Dinlerin yanı sıra felsefe tarihinde de ele alınan bu problemi mantıksal bir kanıt olarak ilk defa formülleştirenin Epiküros (ö. M.Ö. 270) olduğu söylenir. M.S. II. yüzyılda yaşamış Lactantius’un aktarımına göre Epiküros kötülük problemini bir ikilem biçiminde şöyle formüle etmiştir: “Tanrı, ya kötülükleri ortadan kaldırmak ister de, kaldıramaz; veya kaldırabilir, ama kaldırmak istemez; ya da ne kaldırmak ister ne de kaldırabilir, yahut da hem kaldırmayı ister hem de kaldırabilir. Eğer ortadan kaldırmak istiyor da kaldıramıyorsa, O güçsüzdür; ki bu durum Tanrı’nın karakteriyle uyuşmaz; eğer ortadan kaldırabiliyor fakat kaldırmak istemiyorsa, O kıskançtır; ki bu da aynı şekilde Tanrı ile uyuşmaz; eğer ne ortadan kaldırmayı istiyor ne de kaldırabiliyorsa, hem kıskanç hem güçsüzdür, bu durumda da, Tanrı değildir; eğer hem ortadan kaldırmayı istiyor hem de kaldırabiliyorsa -ki yalnızca bu Tanrı’ya uygundur-, o zaman kötülüklerin kaynağı nedir? Ya da o kötülükleri niçin ortadan kaldırmamaktadır?”
Pascal
3. Pascal’ın Bahsi
Felsefe tarihinde ilk defa “Sanki Felsefesi’nin” izlerini ve motiflerini Blaise Pascal’da görmekteyiz. Pascal’ın Bahsin’de amaç, Tanrının varlığını kanıtlamak değil, sanki Tanrı varmış gibi davranmanın bize sağlayacağı yararları ortaya koymak, oradan sanki felsefesine bir yol bulmak veya ona zemin hazırlamaktır. Dolayısıyla bu bahis, Tanrıya iman etmenin doğru olduğunu değil, bunun yararlı ve meşru bir şey olduğunu ortaya koyma amacındadır.
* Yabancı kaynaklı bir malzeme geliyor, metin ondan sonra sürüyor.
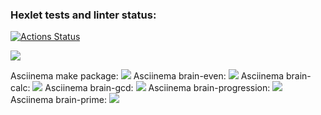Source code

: ### Hexlet tests and linter status:
[![Actions Status](https://github.com/vfernyuk/python-project-49/actions/workflows/hexlet-check.yml/badge.svg)](https://github.com/vfernyuk/python-project-49/actions)

<a href="https://codeclimate.com/github/vfernyuk/python-project-49/maintainability"><img src="https://api.codeclimate.com/v1/badges/bd636efa5aaa1183b28b/maintainability" /></a>

Asciinema make package:
<a href="https://asciinema.org/a/7RxytTJBvtuhRcSf1mIz1KIxc" target="_blank"><img src="https://asciinema.org/a/7RxytTJBvtuhRcSf1mIz1KIxc.svg" /></a>
Asciinema brain-even:
<a href="https://asciinema.org/a/ooD9ixZFfGrDjkOub0ntMifBK" target="_blank"><img src="https://asciinema.org/a/ooD9ixZFfGrDjkOub0ntMifBK.svg" /></a>
Asciinema brain-calc:
<a href="https://asciinema.org/a/r77R92GtxsaqPlnImcSi2JALY" target="_blank"><img src="https://asciinema.org/a/r77R92GtxsaqPlnImcSi2JALY.svg" /></a>
Asciinema brain-gcd:
<a href="https://asciinema.org/a/RaaQuOJsI4oiJe6OftdEJ1AUW" target="_blank"><img src="https://asciinema.org/a/RaaQuOJsI4oiJe6OftdEJ1AUW.svg" /></a>
Asciinema brain-progression:
<a href="https://asciinema.org/a/4uxTsH1DCIJOOio5HPH4LolfR" target="_blank"><img src="https://asciinema.org/a/4uxTsH1DCIJOOio5HPH4LolfR.svg" /></a>
Asciinema brain-prime: 
<a href="https://asciinema.org/a/WH285PTBZ8zD0RKY0Vbi0bMdF" target="_blank"><img src="https://asciinema.org/a/WH285PTBZ8zD0RKY0Vbi0bMdF.svg" /></a>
Pascal bahsini, şu şekilde formüle eder: “Tanrı, ya vardır, ya yoktur. Acaba hangi görüşe meyledeceğiz? Akıl bu hususta karar mercii olamaz. Sonsuz kaos bizi Tanrı’dan ayırmaktadır. Bu sonsuz mesafenin sonunda bir talih oyunu oynanıyor, neticesi ya yazı, ya tura olacak. Siz hangi taraf için bahse gireceksiniz?…Madem ki, bir şıkkı seçme zorunluluğu var, öncelikle menfaatimize en uygun olan şıkkı arayalım… Tanrı’nın varlığı şıkkını seçtiğiniz takdirde ne kazanıp ne kaybedeceğinizi tartalım. Bu şıkkı seçerek bahsi kazanmış olursanız, her şeyi kazanmış olacaksınız. Kaybetmiş olursanız, hiçbir şey kaybetmiş olmayacaksınız. O halde, hiç tereddüt etmeyin; Tanrı’nın varlığı lehine bahse girin.“
Pascal, burada bize özetle şunu söylemektedir: İnsan, Tanrı’ya inanmakla hiçbir şey kaybetmez; ancak, O’na inanmamakla çok şey kaybeder. Bu yüzden, Tanrı’ya inanmak, bu noktada bahse girmek, insanın lehine olan ve bir bakıma ona ebedî mutluluğun önünü açan, hayat memat meselesi olan bir tercihtir. Acaba insanın böyle bir durumda bahse girmek gibi bir zorunluluğu var mıdır? Bu gibi durumlarda bahse girmek tek çıkış yolu mudur? Daha açık olarak söylersek, bahsin temel hedefi, insanı iman etmeye hazır hale getirmek, onda bir inanç sistemi uyandırmak, daha sonra da inancı oluşturmak veya kazanmak için yapılması gereken konusunda yol göstermektir.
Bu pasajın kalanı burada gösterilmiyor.